Table 4 compares surface water quality in the Northern Plains with surface water quality nationally. Siltation of stream beds from accelerated soil erosion, nutrient loading (primarily nitrogen and phosphorus), and pathogens from urban and agricultural waste are the primary causes of the region's surface water quality impairment. The somewhat generic term "organic enrichment," which Table 4 uses, refers to the eutrophication effects of runoff, containing nutrients from agriculture and domestic waste and applied fertilizer, when that runoff enters local and regional surface waters.

Table 4. Surface water quality summary for the Northern Plains states and nationwide
Fully supporting1 designated use
Cause of impairment2
Rivers and Streams Sediment Nutrients Pathogens of Impairment Agriculture as Impairment
Northern Plains
Lakes and Reservoirs Nutrients Sediment Organic Enrichment Agriculture as Impairment
Northern Plains
Source: US Environmental Protection Agency, 1990.

1 Percentage of assessed water. Of the nation's total, the survey assessed 29% of river and stream mileage and 41% of lake and reservoir area.
2 The leading three causes of impairment are listed. The percentage refers to the fraction of impaired stream miles or lake area affected by the cause indicated. Since any given stream mile or lake area may be affected by multiple causes, the percentages need not sum to 100%.

Soil erosion data can provide indicators of surface water quality. Eroded soil that reaches stream courses is detrimental to water quality through the combined effects of siltation and nutrient loading. Erosion rates from croplands in the Northern Plains are about 25% higher than for areas outside the region (Figure 9). Notably, however, erosion in the Northern Plains is dominated by wind action, which probably has a greater impact on soil fertility than on off-site surface water quality.

GIF-Comparison of Northern Plains region and national erosion rates
Figure 9. Comparison of Northern Plains region and national erosion rates (USDA/NRCS, 1994).

Groundwater Quality

Groundwater quality in the Northern Plains also affects domestic health and agricultural uses of water. Generally, shallow alluvial aquifers in the eastern portions of the region and along major drainage systems are the most vulnerable to contamination.

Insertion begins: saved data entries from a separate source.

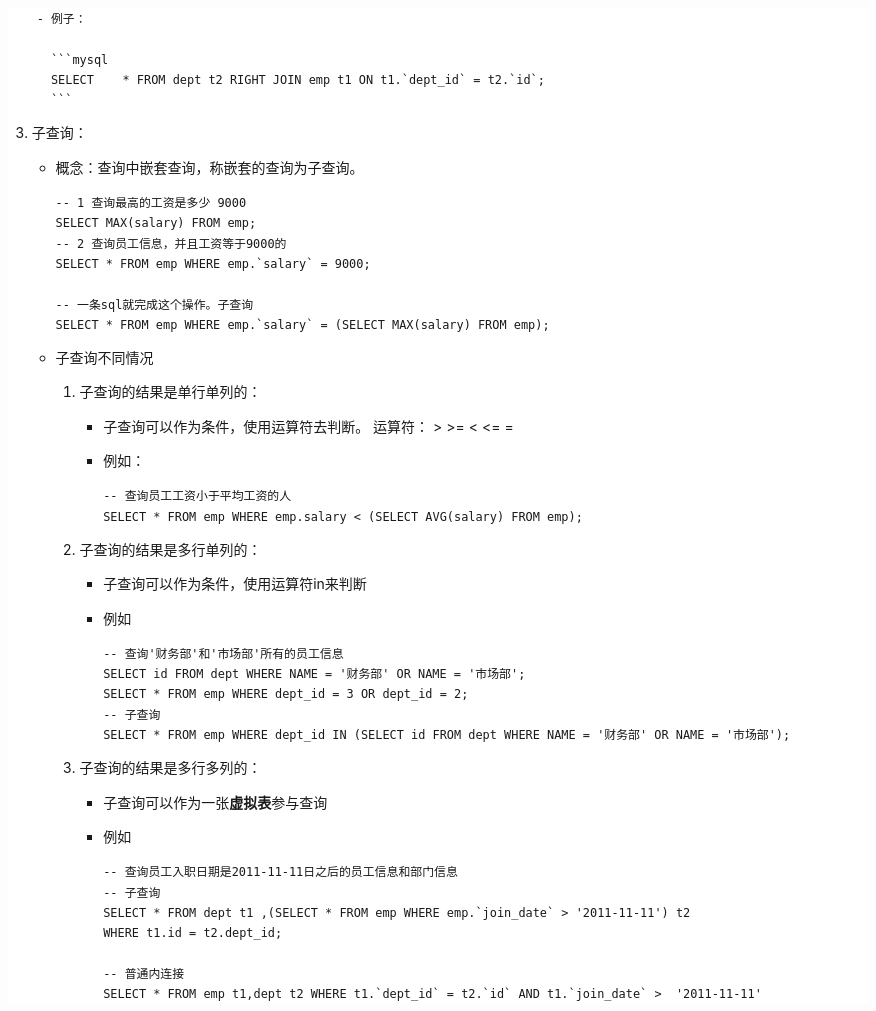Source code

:         - 例子：

          ```mysql
          SELECT 	* FROM dept t2 RIGHT JOIN emp t1 ON t1.`dept_id` = t2.`id`;
          ```

  3. 子查询：

     - 概念：查询中嵌套查询，称嵌套的查询为子查询。

       ```mysql
       -- 1 查询最高的工资是多少 9000
       SELECT MAX(salary) FROM emp;
       -- 2 查询员工信息，并且工资等于9000的
       SELECT * FROM emp WHERE emp.`salary` = 9000;
       			
       -- 一条sql就完成这个操作。子查询
       SELECT * FROM emp WHERE emp.`salary` = (SELECT MAX(salary) FROM emp);
       ```

     - 子查询不同情况

       1. 子查询的结果是单行单列的：

          - 子查询可以作为条件，使用运算符去判断。 运算符： > >= < <= =

          - 例如：

            ```mysql
            -- 查询员工工资小于平均工资的人
            SELECT * FROM emp WHERE emp.salary < (SELECT AVG(salary) FROM emp);
            ```

       2. 子查询的结果是多行单列的：

          - 子查询可以作为条件，使用运算符in来判断

          - 例如

            ```mysql
            -- 查询'财务部'和'市场部'所有的员工信息
            SELECT id FROM dept WHERE NAME = '财务部' OR NAME = '市场部';
            SELECT * FROM emp WHERE dept_id = 3 OR dept_id = 2;
            -- 子查询
            SELECT * FROM emp WHERE dept_id IN (SELECT id FROM dept WHERE NAME = '财务部' OR NAME = '市场部');
            ```

       3. 子查询的结果是多行多列的：

          - 子查询可以作为一张**虚拟表**参与查询

          - 例如

            ```mysql
            -- 查询员工入职日期是2011-11-11日之后的员工信息和部门信息
            -- 子查询
            SELECT * FROM dept t1 ,(SELECT * FROM emp WHERE emp.`join_date` > '2011-11-11') t2
            WHERE t1.id = t2.dept_id;
            				
            -- 普通内连接
            SELECT * FROM emp t1,dept t2 WHERE t1.`dept_id` = t2.`id` AND t1.`join_date` >  '2011-11-11'
            ```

The region's major groundwater quality concerns are salinity and contamination of the shallow alluvial aquifers from nitrates and pesticides. The contamination level in these aquifers directly relates to the soils' leaching potential, the amount of water available for deep percolation, pesticide solubility, and nitrate availability.

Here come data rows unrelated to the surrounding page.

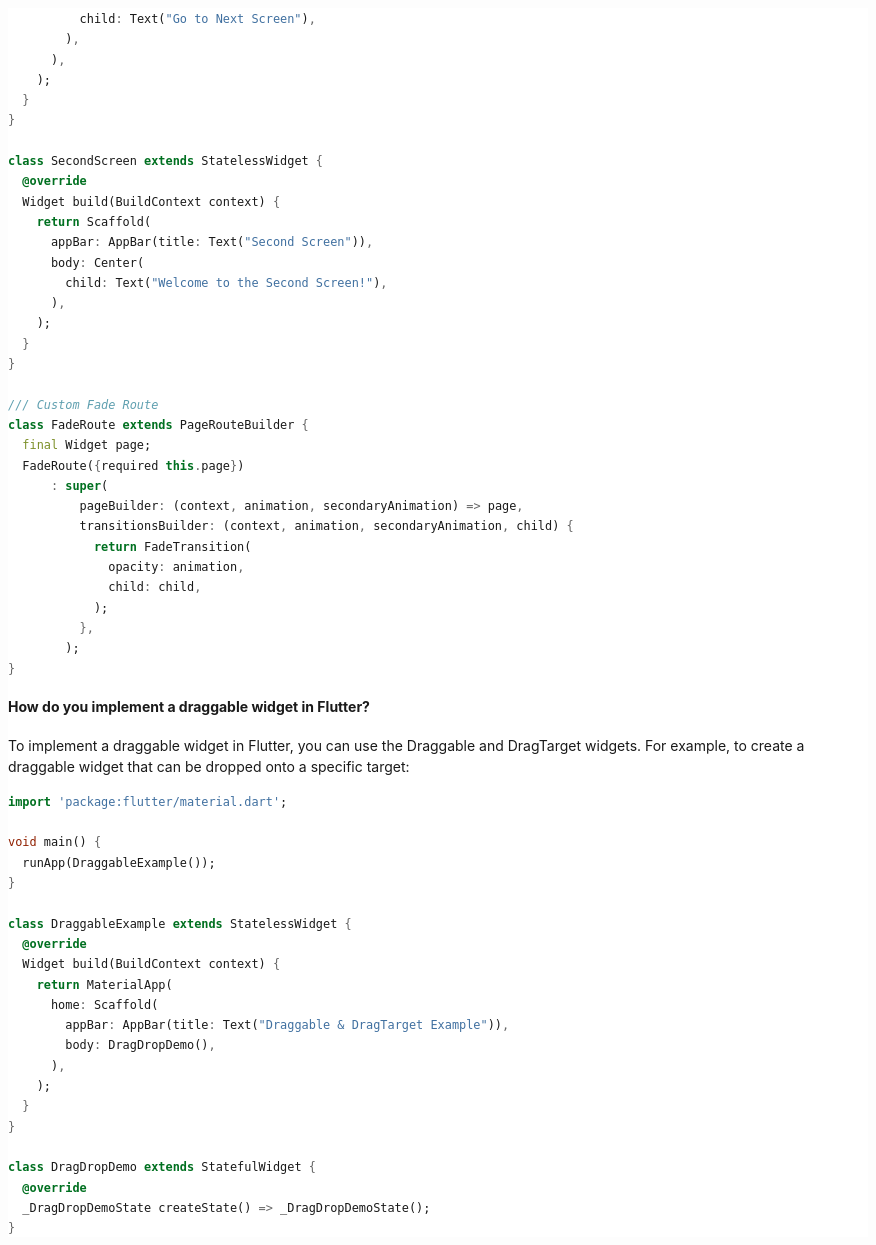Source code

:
 ```dart
          child: Text("Go to Next Screen"),
        ),
      ),
    );
  }
}

class SecondScreen extends StatelessWidget {
  @override
  Widget build(BuildContext context) {
    return Scaffold(
      appBar: AppBar(title: Text("Second Screen")),
      body: Center(
        child: Text("Welcome to the Second Screen!"),
      ),
    );
  }
}

/// Custom Fade Route
class FadeRoute extends PageRouteBuilder {
  final Widget page;
  FadeRoute({required this.page})
      : super(
          pageBuilder: (context, animation, secondaryAnimation) => page,
          transitionsBuilder: (context, animation, secondaryAnimation, child) {
            return FadeTransition(
              opacity: animation,
              child: child,
            );
          },
        );
}

```

#### How do you implement a draggable widget in Flutter?
To implement a draggable widget in Flutter, you can use the Draggable and DragTarget widgets. For example, to create a draggable widget that can be dropped onto a specific target:

```dart
import 'package:flutter/material.dart';

void main() {
  runApp(DraggableExample());
}

class DraggableExample extends StatelessWidget {
  @override
  Widget build(BuildContext context) {
    return MaterialApp(
      home: Scaffold(
        appBar: AppBar(title: Text("Draggable & DragTarget Example")),
        body: DragDropDemo(),
      ),
    );
  }
}

class DragDropDemo extends StatefulWidget {
  @override
  _DragDropDemoState createState() => _DragDropDemoState();
}

```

Fertilizer and pesticide leaching is a primary threat to the region's groundwater quality. Fertilizer and pesticide applications have increased significantly since 1965, and they are potential sources of pollution.

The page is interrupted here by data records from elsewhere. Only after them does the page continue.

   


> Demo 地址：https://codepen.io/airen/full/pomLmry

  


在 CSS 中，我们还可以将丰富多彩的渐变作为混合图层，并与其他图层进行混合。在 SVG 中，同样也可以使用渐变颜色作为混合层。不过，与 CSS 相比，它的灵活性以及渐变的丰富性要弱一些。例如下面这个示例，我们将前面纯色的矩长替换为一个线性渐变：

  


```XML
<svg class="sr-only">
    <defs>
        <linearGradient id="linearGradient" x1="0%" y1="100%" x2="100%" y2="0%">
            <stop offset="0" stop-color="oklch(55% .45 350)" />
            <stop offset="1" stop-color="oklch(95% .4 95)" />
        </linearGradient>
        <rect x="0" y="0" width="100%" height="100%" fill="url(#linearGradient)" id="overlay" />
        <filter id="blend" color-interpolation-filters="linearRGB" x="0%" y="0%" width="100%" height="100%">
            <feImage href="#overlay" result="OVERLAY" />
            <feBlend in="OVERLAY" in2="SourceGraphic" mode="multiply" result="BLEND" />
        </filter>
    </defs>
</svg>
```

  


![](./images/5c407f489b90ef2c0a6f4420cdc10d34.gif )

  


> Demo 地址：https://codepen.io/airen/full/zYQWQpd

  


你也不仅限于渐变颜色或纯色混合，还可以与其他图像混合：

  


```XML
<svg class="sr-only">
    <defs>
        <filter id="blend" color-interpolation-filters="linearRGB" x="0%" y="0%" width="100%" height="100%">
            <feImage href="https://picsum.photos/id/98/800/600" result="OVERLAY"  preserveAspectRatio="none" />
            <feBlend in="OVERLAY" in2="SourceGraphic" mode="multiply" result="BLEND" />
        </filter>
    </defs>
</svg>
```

Madison and Burnett (1985) showed elevated nitrate-N (less than 3 parts per million [ppm]; assumed background level) concentrations in groundwater across most of Kansas and the western part of the corn belt (Figure 10). Later, Spalding and Exner (1991) illustrated nitrate-nitrogen concentrations greater than 10 ppm along the Central Platte River. Hatfield et al. (1993) reported that at least 480,000 acres (200,000 hectares) in the Platte River Valley between Kearney and Columbus are underlain by groundwater having NO3-N concentrations greater than 10 ppm.

GIF-Distribution of Nitrate-N concentrations in groundwater in the contiguous United States
Figure 10. Distribution of Nitrate-N concentrations in groundwater in the contiguous United States (Madison and Burnett, 1985).

The contaminated area is expanding by more than 9,600 acres/year (4,000 ha/year) (Hatfield et al., 1993). The contaminated areas were characterized by irrigated corn monoculture on well to excessively well drained soils with a vadose zone less than 49 feet (15m) thick.